Given material:
________

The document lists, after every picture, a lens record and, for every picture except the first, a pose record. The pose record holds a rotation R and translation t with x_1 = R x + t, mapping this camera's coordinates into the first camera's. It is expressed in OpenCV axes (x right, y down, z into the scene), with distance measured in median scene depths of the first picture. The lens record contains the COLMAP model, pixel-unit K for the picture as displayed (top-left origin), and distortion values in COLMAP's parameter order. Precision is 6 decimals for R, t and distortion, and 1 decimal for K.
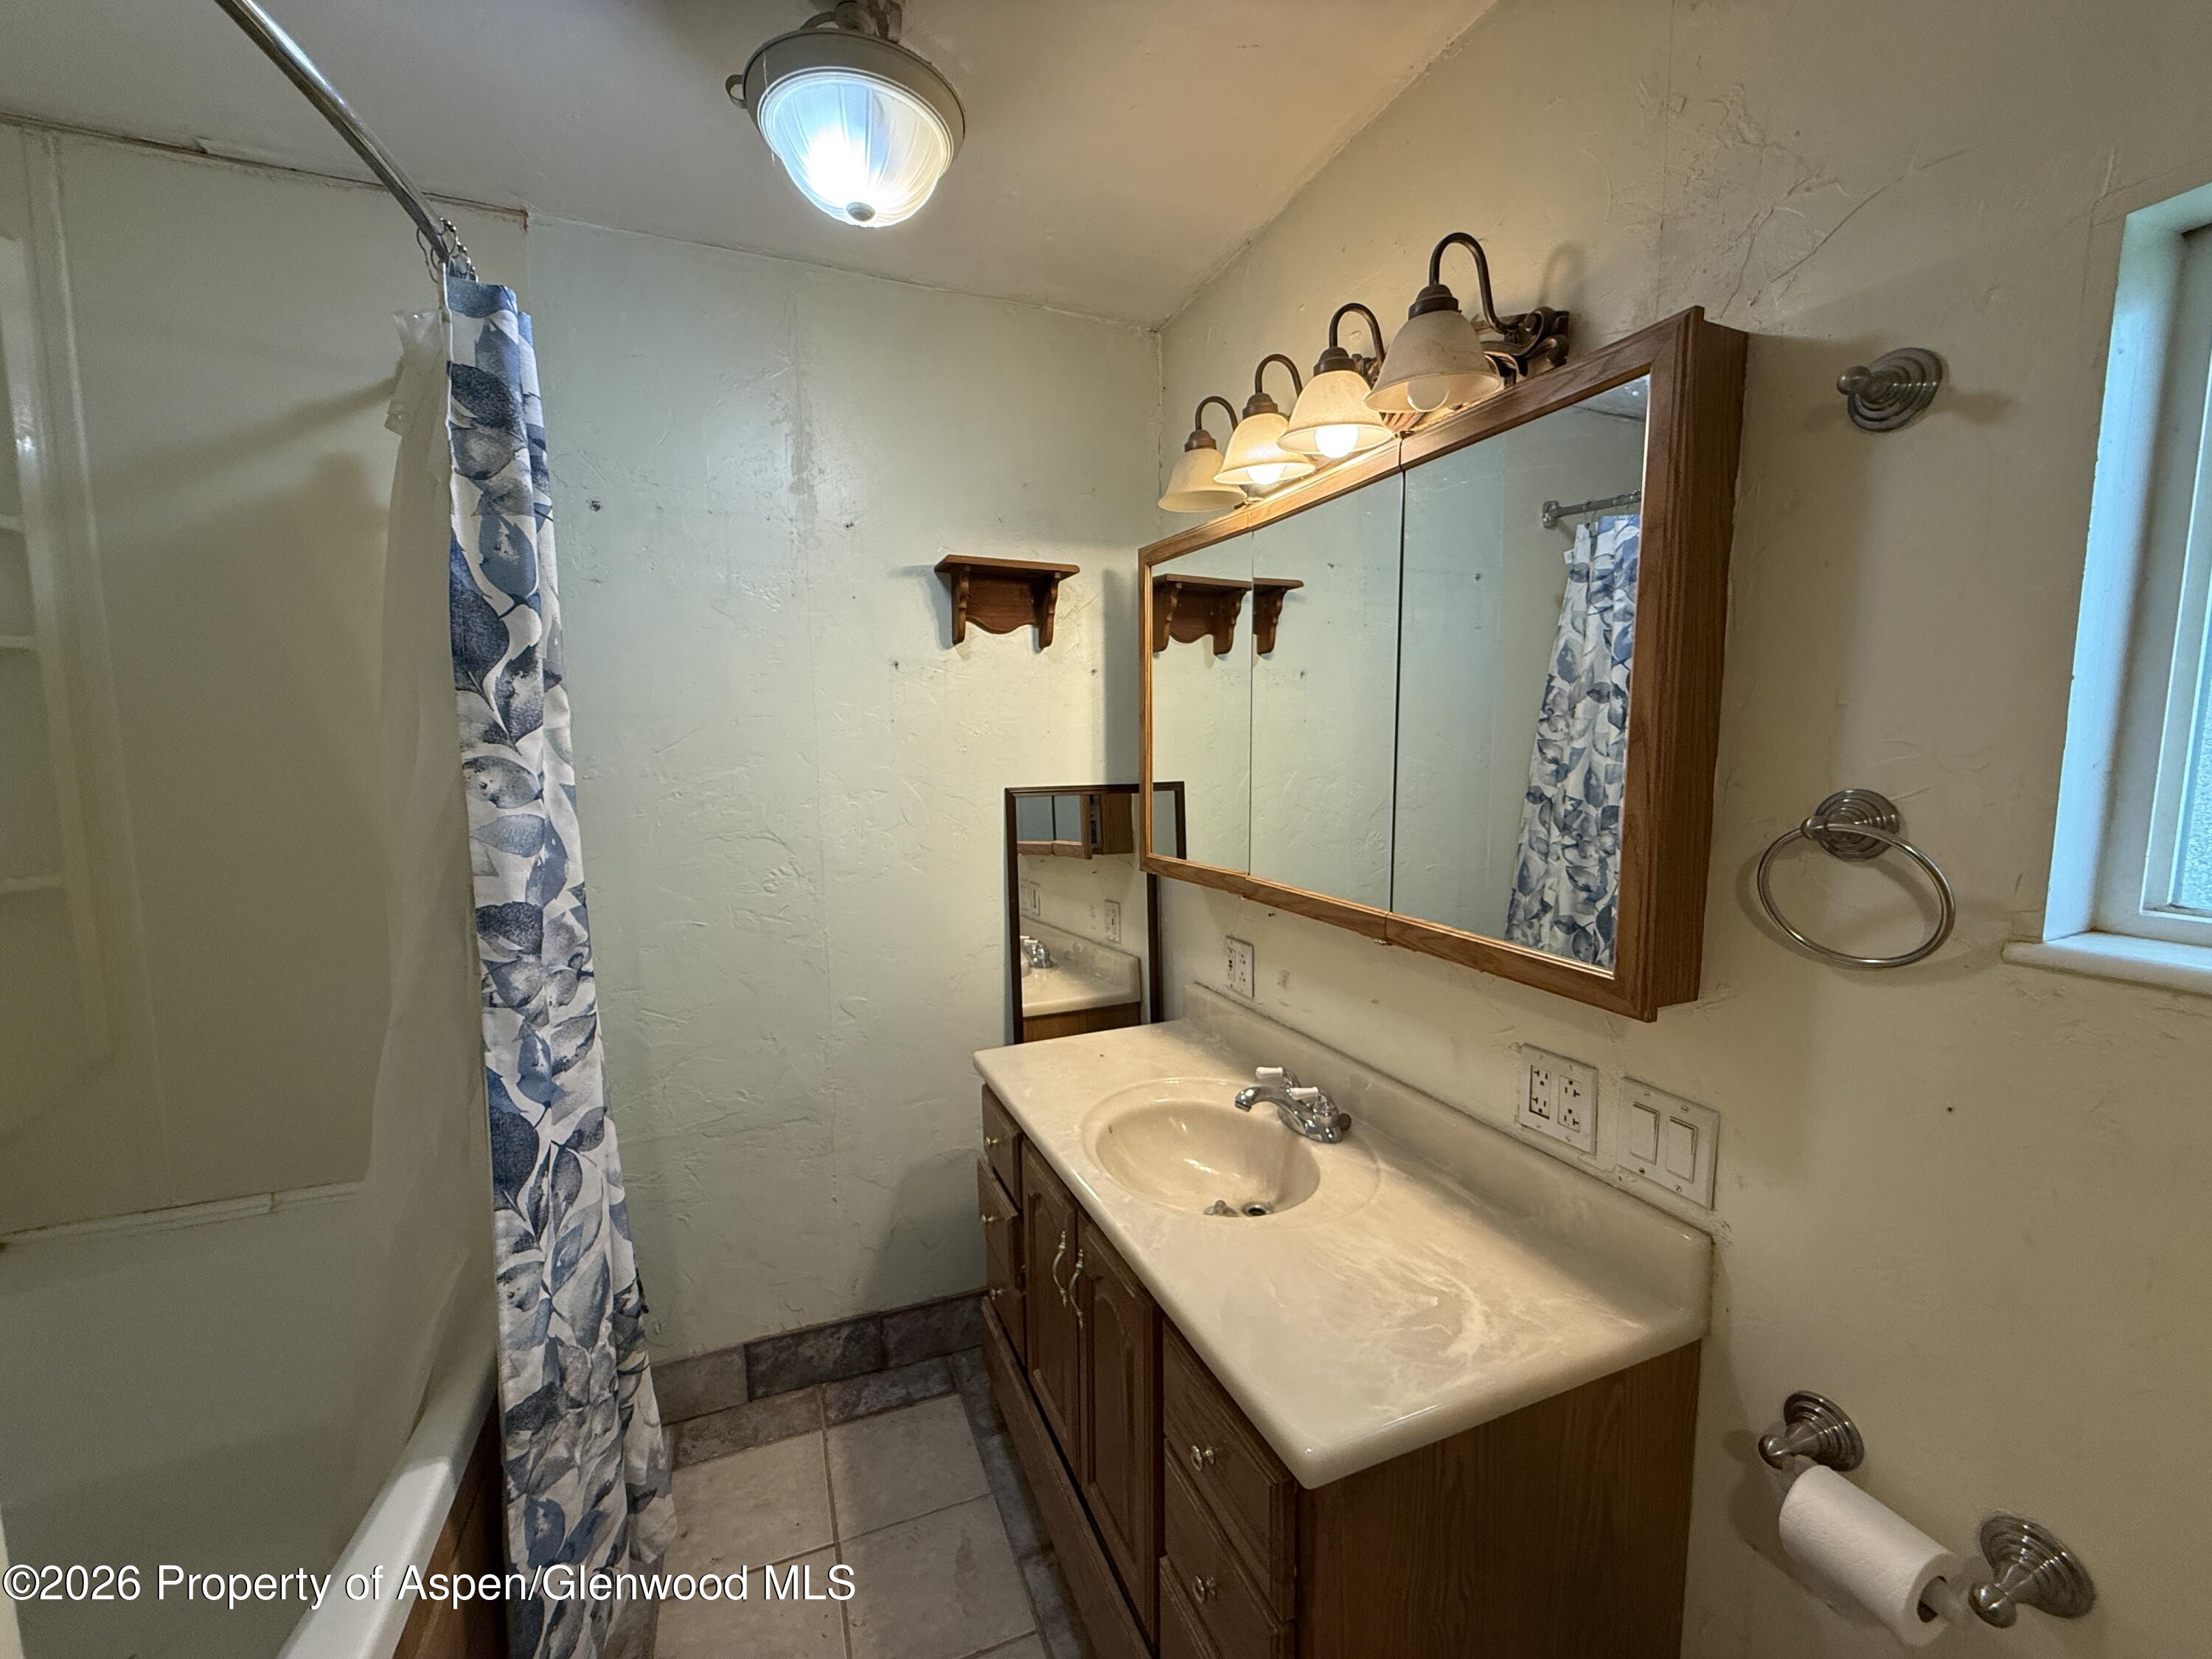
lens RADIAL K [[881.2, 0, 1100.5], [0, 881.2, 831.1], [0, 0, 1]] dist [0.000704, -0.000260]
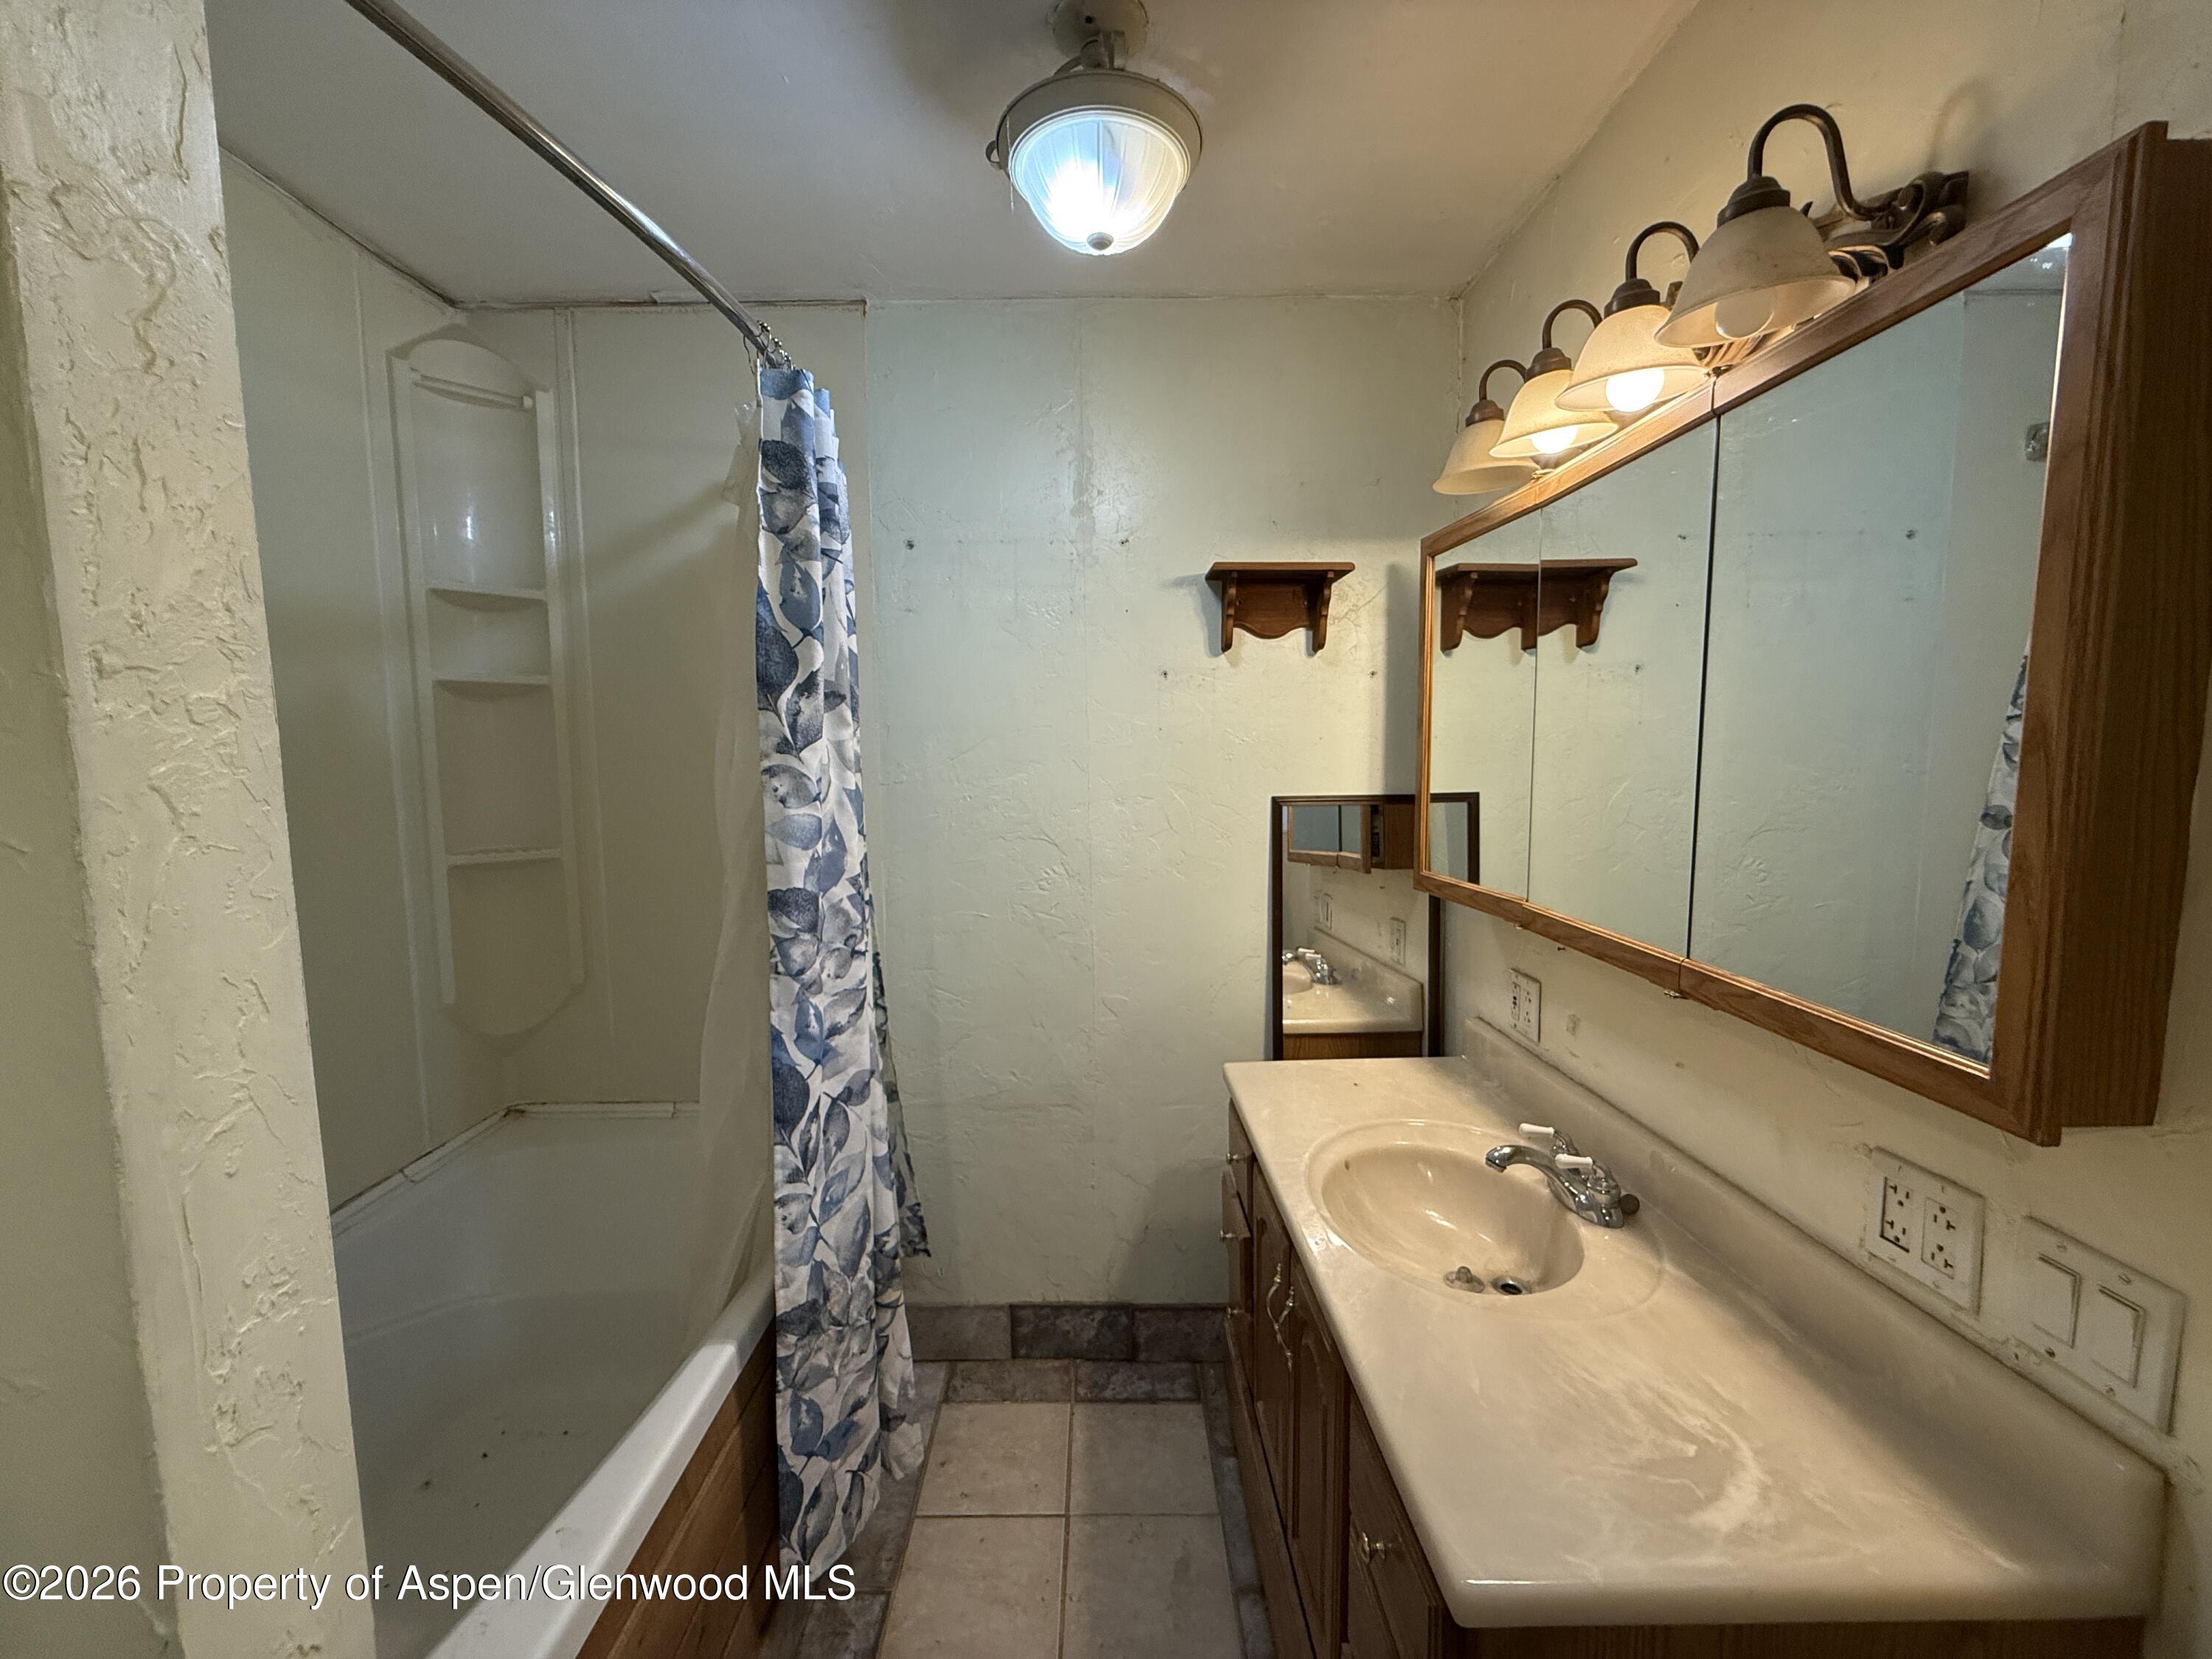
lens RADIAL K [[881.2, 0, 1103.9], [0, 881.2, 830.7], [0, 0, 1]] dist [0.000704, -0.000260]
pose [[0.928625, 0.031838, -0.369651, 0.130105], [-0.033896, 0.999425, 0.000927, -0.009280], [0.369468, 0.011669, 0.929170, 0.042394]]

________

Work request: Update these lines so that every "pose record" reads "extrinsics record" and nothing else changes. Leave the pictures out of your answer.

Result of the exercise:
The document lists, after every picture, a lens record and, for every picture except the first, a extrinsics record. The extrinsics record holds a rotation R and translation t with x_1 = R x + t, mapping this camera's coordinates into the first camera's. It is expressed in OpenCV axes (x right, y down, z into the scene), with distance measured in median scene depths of the first picture. The lens record contains the COLMAP model, pixel-unit K for the picture as displayed (top-left origin), and distortion values in COLMAP's parameter order. Precision is 6 decimals for R, t and distortion, and 1 decimal for K.
lens RADIAL K [[881.2, 0, 1100.5], [0, 881.2, 831.1], [0, 0, 1]] dist [0.000704, -0.000260]
lens RADIAL K [[881.2, 0, 1103.9], [0, 881.2, 830.7], [0, 0, 1]] dist [0.000704, -0.000260]
pose [[0.928625, 0.031838, -0.369651, 0.130105], [-0.033896, 0.999425, 0.000927, -0.009280], [0.369468, 0.011669, 0.929170, 0.042394]]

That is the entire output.